(INFORMATION SUPPLIED begins)

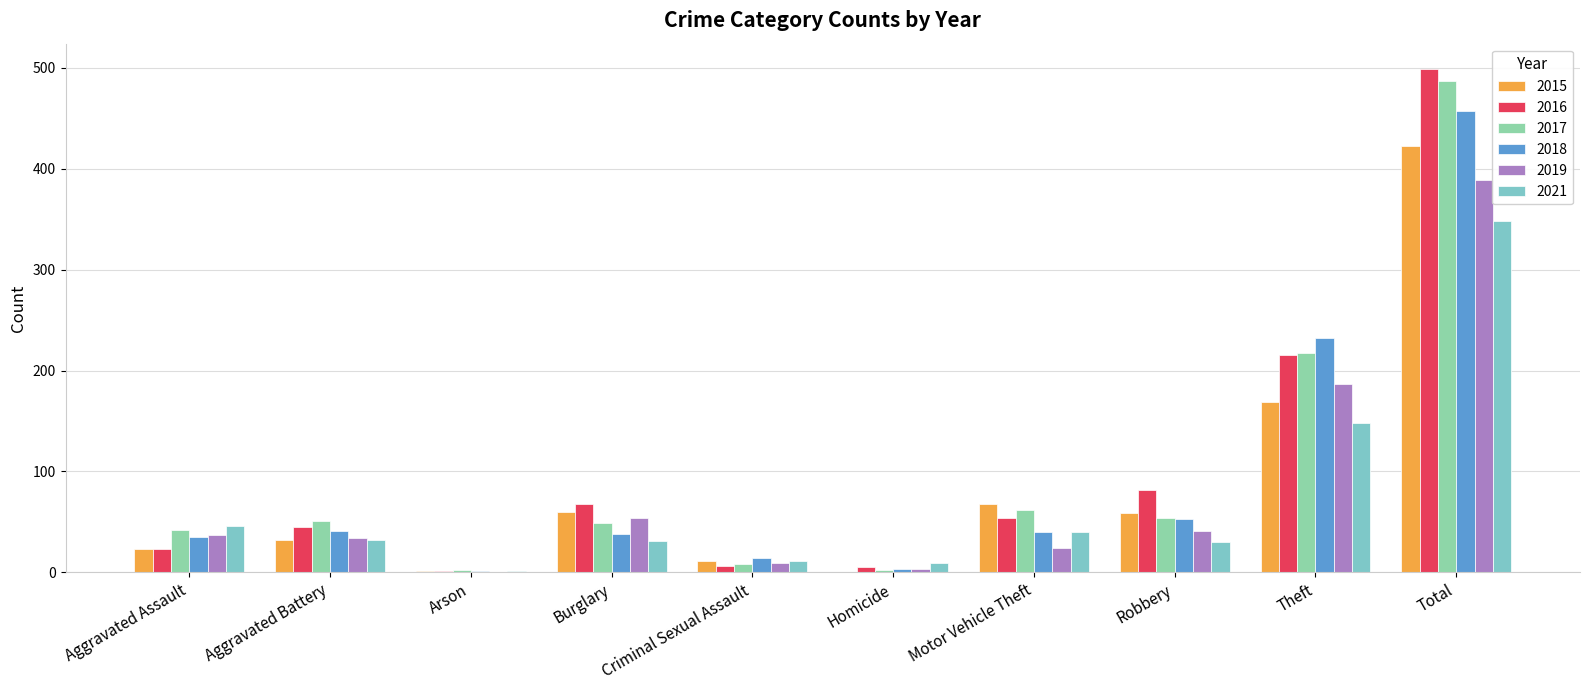

What is the label of the 9th bar from the left?

Theft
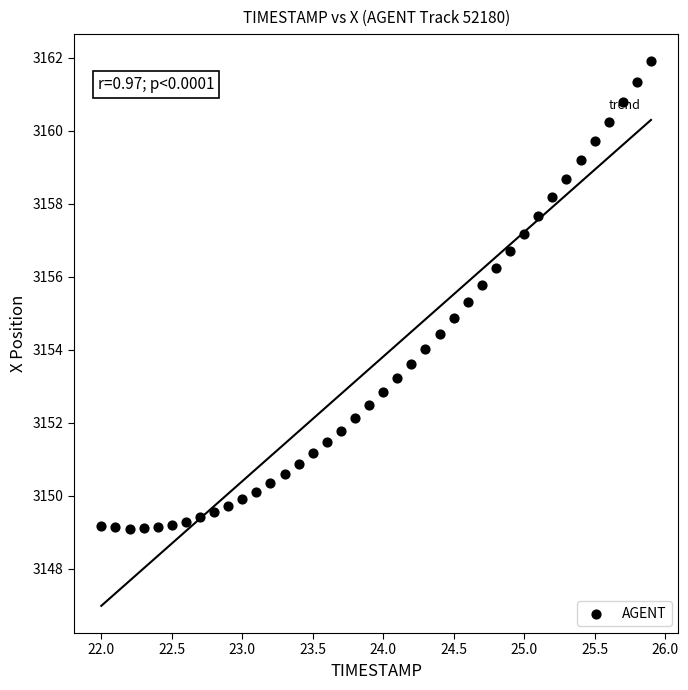

What is the range of X values (max minus min)?

3.9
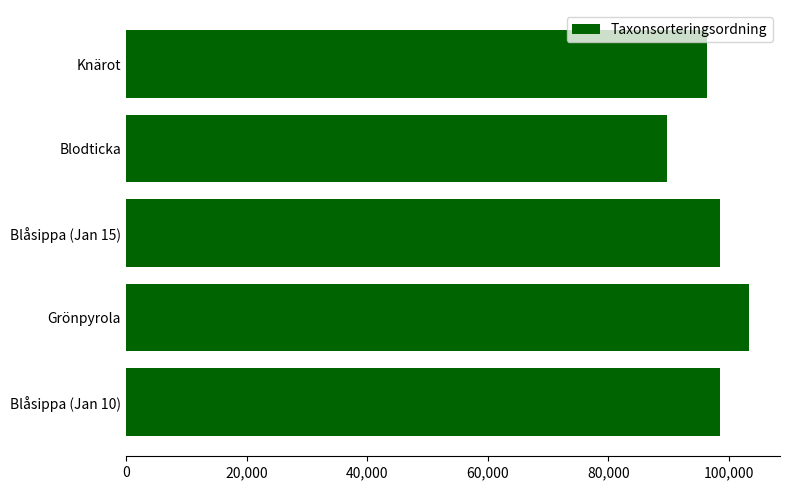

What is the difference between the second highest and second lowest values?

2186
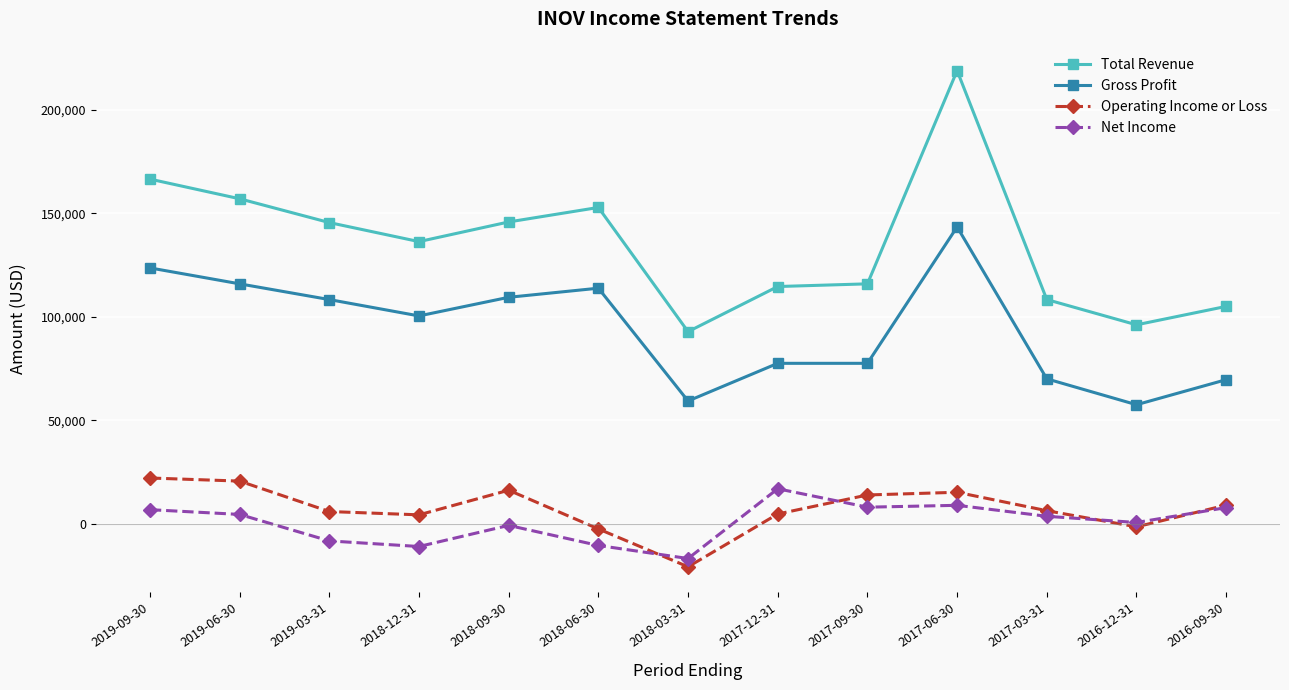

Is this an area chart (filled region under the line)?

No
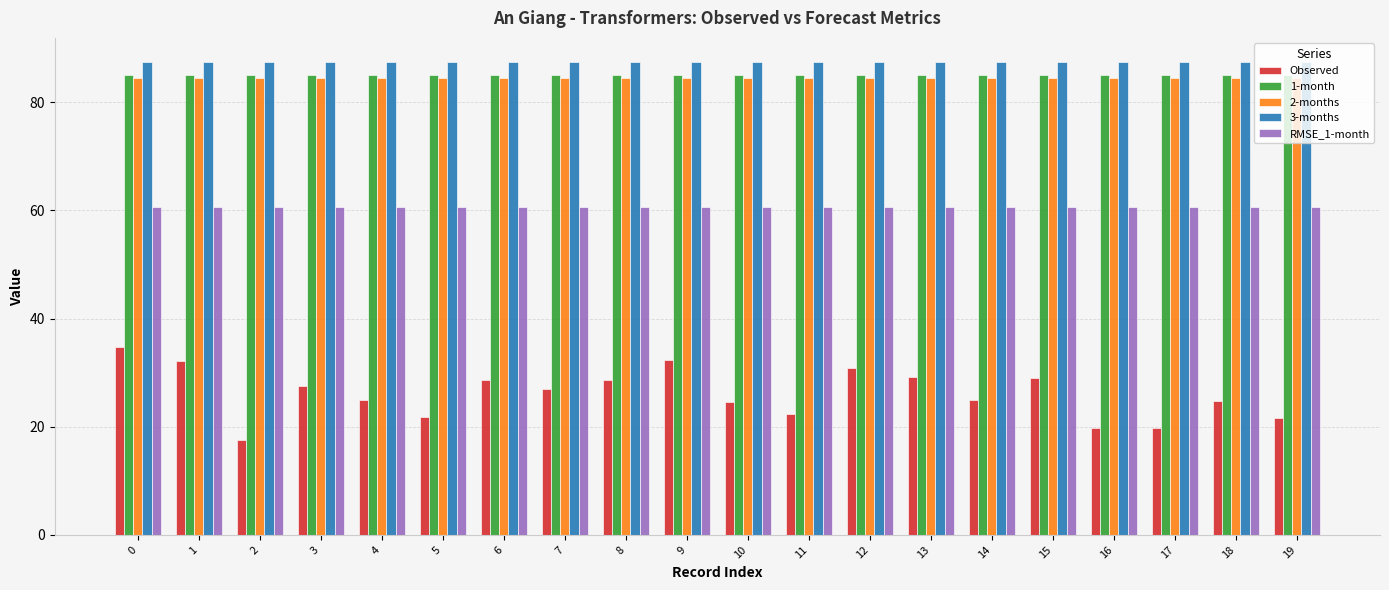

Which series has the widest spread of values?

Observed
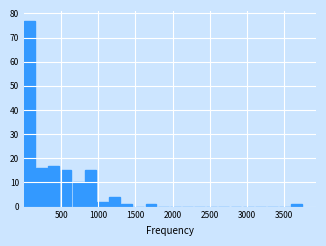

Read against the x-axis, roughly where is the centre of the tallest bar?

50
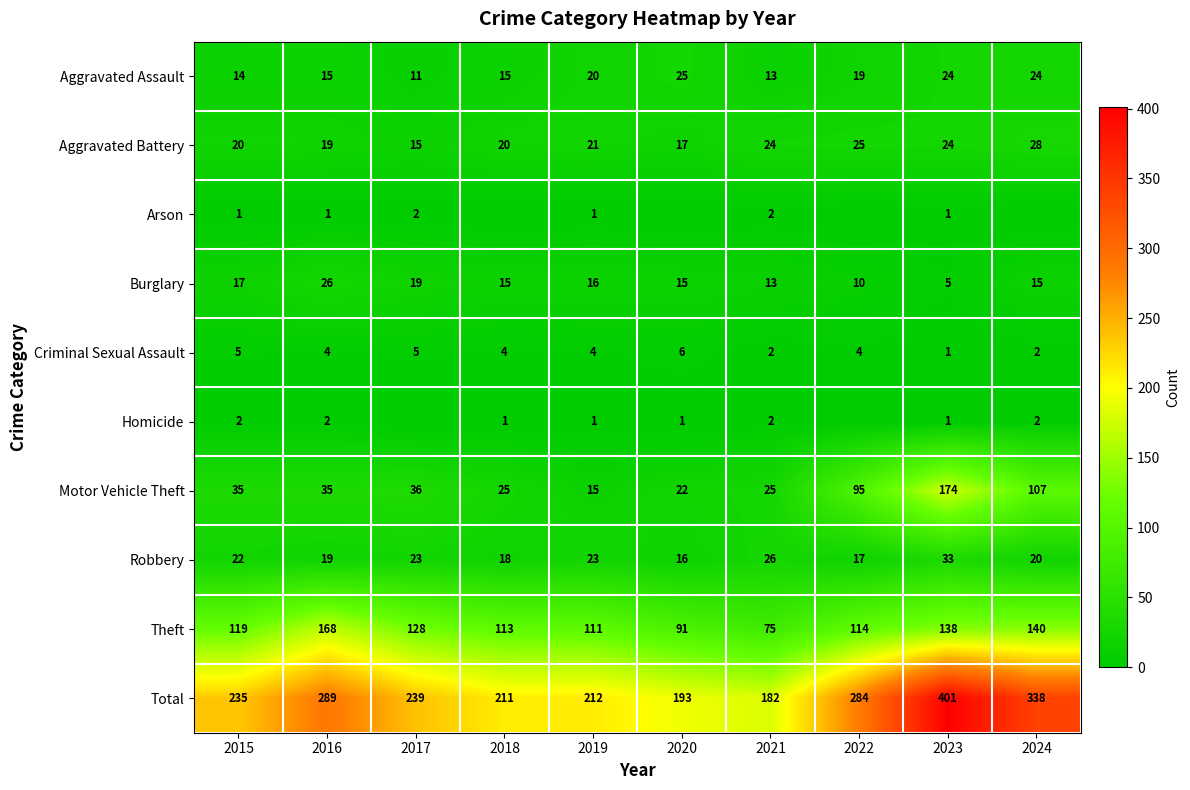

What is the sum of the Criminal Sexual Assault values at 2017 and 2018?

9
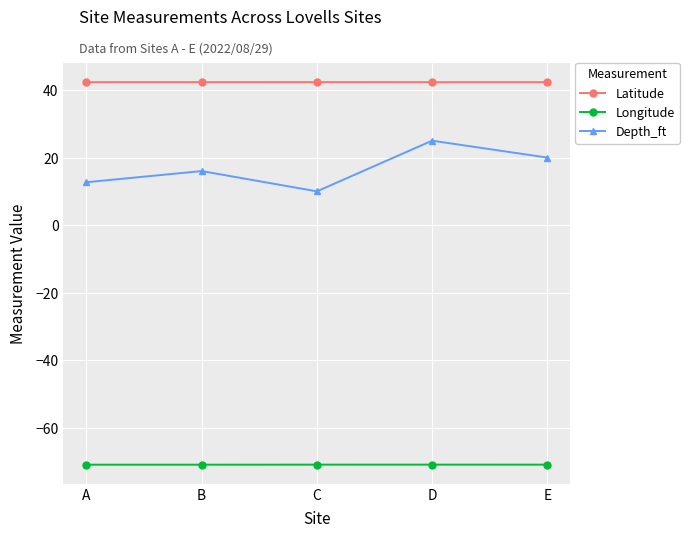

What is the sum of the Latitude values at B and E?

84.7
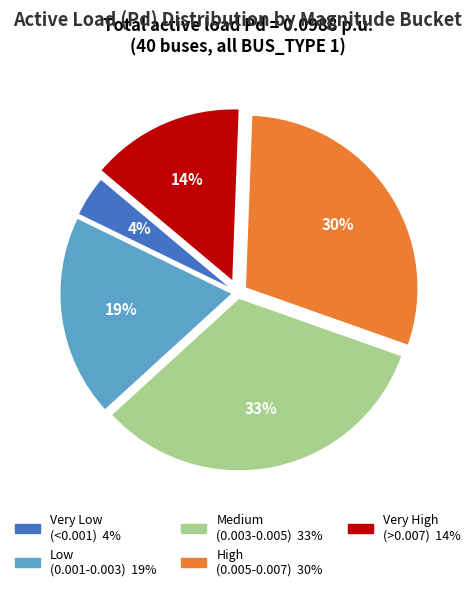

Count the number of slices in the pie.

5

(INFORMATION SUPPLIED ends)

→ **WORK ORDER**:
Please rewrite all the entries above, swapping every "sum" for "total" and changing nothing else. Omit the pictures from your answer.

→ **OUTPUT FOR THIS TASK**:
What is the label of the 9th bar from the left?

Theft

What is the range of X values (max minus min)?

3.9

What is the difference between the second highest and second lowest values?

2186

Is this an area chart (filled region under the line)?

No

Which series has the widest spread of values?

Observed

Read against the x-axis, roughly where is the centre of the tallest bar?

50

What is the total of the Criminal Sexual Assault values at 2017 and 2018?

9

What is the total of the Latitude values at B and E?

84.7

Count the number of slices in the pie.

5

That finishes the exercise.